Star couple Alina Cojocaru and partner (both professional and personal) Johan Kobborg swiftly followed their retirements from the Royal Ballet with Cojocaru being hired this week by former Royal Ballet colleague Tamara Rojo, now running the English National Ballet, to be a star dancer.

Kobborg, no shrinking violet he, posted a message on his Facebook page after his last dance with the Royal Ballet, saying of the company management: "May I never... have to ever meet you again." At the same time another former Royal Ballet star, Sergei Polunin, declares he left because he was "scared" of former director Monica Mason, and had no real relationship with her.

Personally, I'm rather more interested in the less histrionic but far more pertinent farewell remark to her old company from Cojocaru. She said of her move from the Royal Ballet to English National Ballet: " I have always enjoyed dancing and performing in the UK and am delighted that English National Ballet will give me the chance to reach new audiences outside of London."

Precisely. The English National Ballet, unlike the Royal, tours around the country. The Royal Ballet doesn't leave its Covent Garden home, unless it is to go to America or Australia or Japan. Manchester and Norwich don't hold the same attraction for it somehow. This has to be wrong. The Royal Ballet is funded by taxpayers across the nation, and they have a right to see it – and no, it's not a sufficient response to say that performances are filmed for the multiplex. That does not compare with the thrill of live performance by a company still bursting with talent. It's a pity Cojocaru didn't make her dissatisfaction with just playing to London audiences in the UK clear while she was with the company; but at least she is saying it now.

So the board of the Royal Ballet, at its next meeting, should not just have a chuckle at the sideswipes of three of its departed stars. It should not dismiss them as diva-esque exaggeration. It should give those dancers, that it publicly praised so many times, the respect of taking their comments seriously. The board should first ask why the company finds itself unable to dance outside London, unless it is a glamorous plane-ride away. And it should then ask the management of the company how it managed to alienate those dancers. To alienate one star ballet dancer is unfortunate. To alienate two, and by the sound of it three, has to be an alarm call.

The muttering that can't be ignored

The director-general of the BBC, Tony Hall, will have delighted many viewers when he said earlier this week that he wanted the corporation to look at how to stop actors "muttering" in its TV dramas. He told the Radio Times that the BBC was trying to address the problem of background music making it difficult for some viewers to hear what is being said. He said: "Actors muttering can be testing – you find you have missed a line – you have to remember that you have an audience."

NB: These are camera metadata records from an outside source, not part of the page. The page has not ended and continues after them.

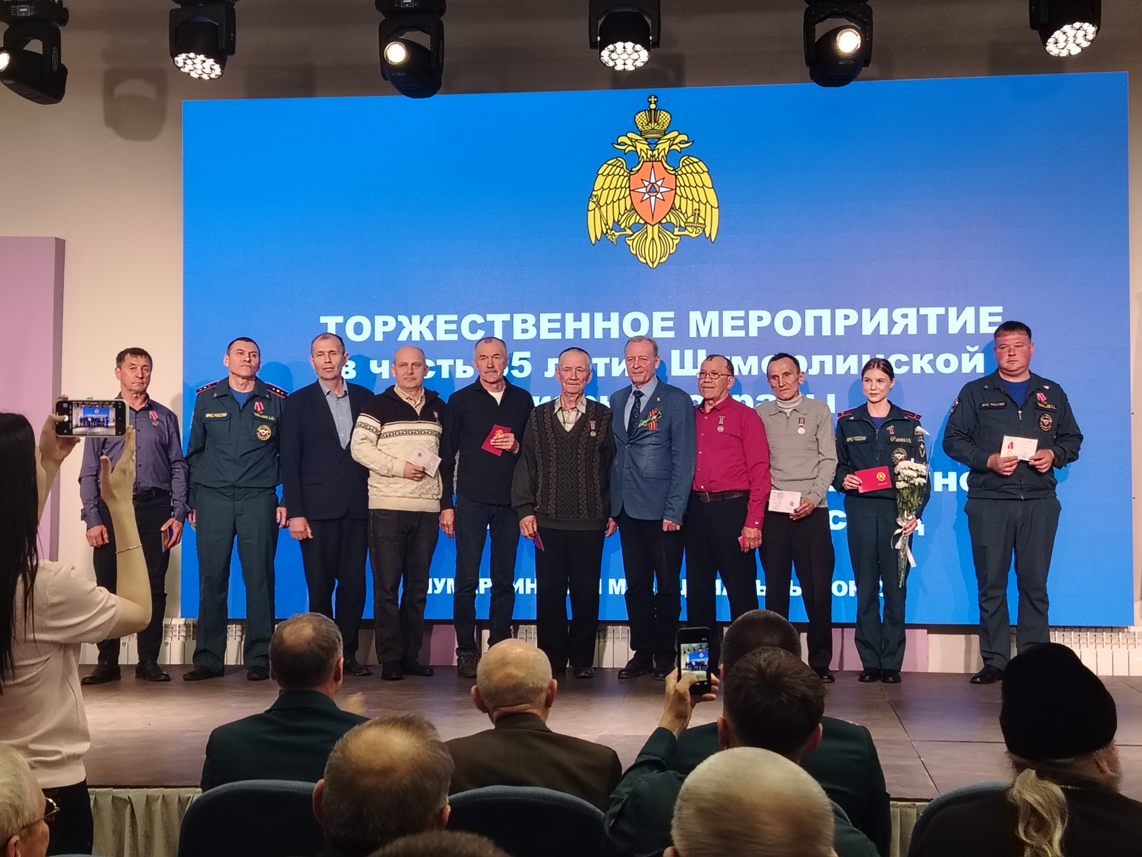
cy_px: 428
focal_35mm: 51
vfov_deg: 28.6
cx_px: 571
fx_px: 1683
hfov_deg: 37.5
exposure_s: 1/50
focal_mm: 5.25
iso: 488
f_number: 1.75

Some will argue that the Marlon Brando approach is now deeply embedded in drama schools and it needs root-and-branch reform of drama school teaching. But there is a simpler way to help audiences. Directors of these dramas could simply say to offending actors: "Oy, you, stop muttering!" A memo to that effect from the DG's office should do the trick.

Tootsie was a real tear-jerker for its star

Dustin Hoffman has revealed – and literally with tears in his eyes – that playing a woman in the 1982 comedy Tootsie was painful "and never a comedy for me" as it brought home to him how men, particularly himself, treated a plain, middle-aged woman.

Poor Dustin. Are there any of his movies that he can now look back on with equanimity, let alone laughter? The Graduate must surely have made him share the anguish of real-life graduates unable to find work, Kramer vs Kramer would have had him empathising with the trials of single parents, and the plight of the homeless would have made him suffer during the shooting of Midnight Cowboy. And that's not even to mention how he would have felt our pain, thinking about the backbiting in a real-life newspaper office during All the President's Men.

He should stop looking back on his career. The weeping will never end.